Volvo está evaluando la viabilidad de un nuevo SUV híbrido de tres filas que superaría al XC90 en tamaño y lujo, compitiendo directamente con modelos como el BMW X7 y el Mercedes-Benz GLS. Esta expansión potencial refleja la creciente demanda de los consumidores de SUV más grandes y de alta gama, particularmente en los mercados cruciales de Estados Unidos y China.
Las presiones del mercado impulsan la consideración
El director ejecutivo de Volvo, Håkan Samuelsson, confirmó que la compañía está “estudiando” opciones de SUV más grandes, reconociendo que si bien no se ha tomado una decisión final, la demanda en regiones clave es innegable. Es posible que el actual XC90, que ya se encuentra entre los SUV híbridos más grandes disponibles, no satisfaga completamente a los compradores que buscan más espacio y prestigio.
Este cambio no se trata sólo de tamaño. Los consumidores de China y Estados Unidos están dando cada vez más prioridad a la tecnología híbrida sobre los vehículos totalmente eléctricos en este segmento, probablemente debido a la ansiedad por la autonomía y la necesidad de baterías más pesadas en los vehículos eléctricos para ofrecer una utilidad comparable. Samuelsson indicó que durante los “próximos años”, un sistema de propulsión híbrido probablemente atraería más a estos compradores.
Estrategia de producción y plataforma
Si Volvo sigue adelante, la producción probablemente se llevaría a cabo en su planta de Charleston, Carolina del Sur, lo que haría que el vehículo fuera inmediatamente atractivo para los clientes estadounidenses.
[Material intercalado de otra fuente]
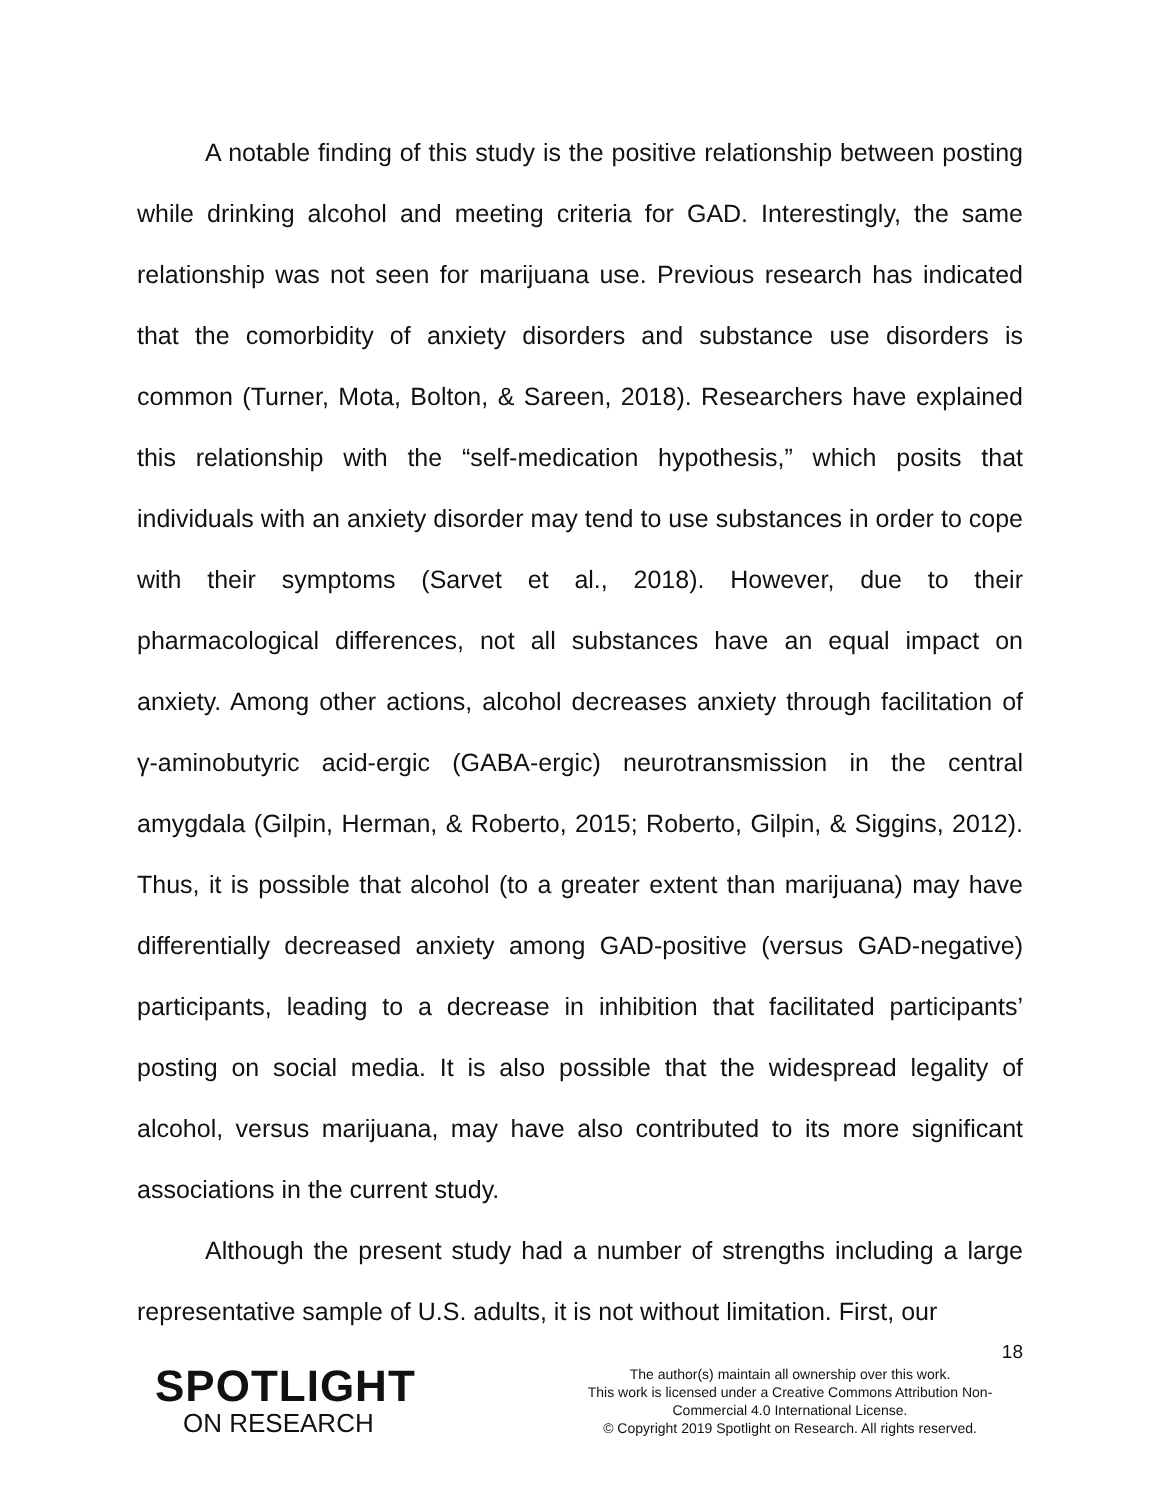A notable finding of this study is the positive relationship between posting while drinking alcohol and meeting criteria for GAD. Interestingly, the same relationship was not seen for marijuana use. Previous research has indicated that the comorbidity of anxiety disorders and substance use disorders is common (Turner, Mota, Bolton, & Sareen, 2018). Researchers have explained this relationship with the “self-medication hypothesis,” which posits that individuals with an anxiety disorder may tend to use substances in order to cope with their symptoms (Sarvet et al., 2018). However, due to their pharmacological differences, not all substances have an equal impact on anxiety. Among other actions, alcohol decreases anxiety through facilitation of γ-aminobutyric acid-ergic (GABA-ergic) neurotransmission in the central amygdala (Gilpin, Herman, & Roberto, 2015; Roberto, Gilpin, & Siggins, 2012). Thus, it is possible that alcohol (to a greater extent than marijuana) may have differentially decreased anxiety among GAD-positive (versus GAD-negative) participants, leading to a decrease in inhibition that facilitated participants’ posting on social media. It is also possible that the widespread legality of alcohol, versus marijuana, may have also contributed to its more significant associations in the current study.
Although the present study had a number of strengths including a large representative sample of U.S. adults, it is not without limitation. First, our
18
SPOTLIGHT
ON RESEARCH
The author(s) maintain all ownership over this work.
This work is licensed under a Creative Commons Attribution Non-Commercial 4.0 International License.
© Copyright 2019 Spotlight on Research. All rights reserved.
El nuevo SUV podría compartir la plataforma SPA2 con el XC90 y el EX90, agilizando el desarrollo y la fabricación.
Sin embargo, Volvo también podría aprovechar las sinergias dentro de su empresa matriz, Geely, utilizando potencialmente una plataforma o componentes de otras marcas del grupo como Zeekr. El Zeekr 9X, por ejemplo, es considerablemente más grande que el XC90 y podría servir como punto de partida, aunque actualmente carece de la configuración deseada de tres filas.
Implicaciones y perspectivas
El posible movimiento de Volvo resalta las presiones competitivas en el mercado de los SUV de lujo. Si bien la empresa se ha posicionado con éxito como una marca premium con sólidas credenciales de seguridad y sostenibilidad, responder a las preferencias cambiantes de los consumidores es crucial para un crecimiento continuo. La decisión de ingresar a este segmento más grande dependerá del equilibrio entre la demanda del mercado, la eficiencia de la plataforma y los objetivos estratégicos más amplios del grupo Geely.
La expansión a SUV más grandes es un paso lógico para Volvo, dada la creciente demanda en mercados clave y el potencial para aprovechar los recursos existentes dentro de la cartera automotriz de Geely. Este movimiento podría solidificar la posición de Volvo como actor importante en el segmento de los SUV de alta gama.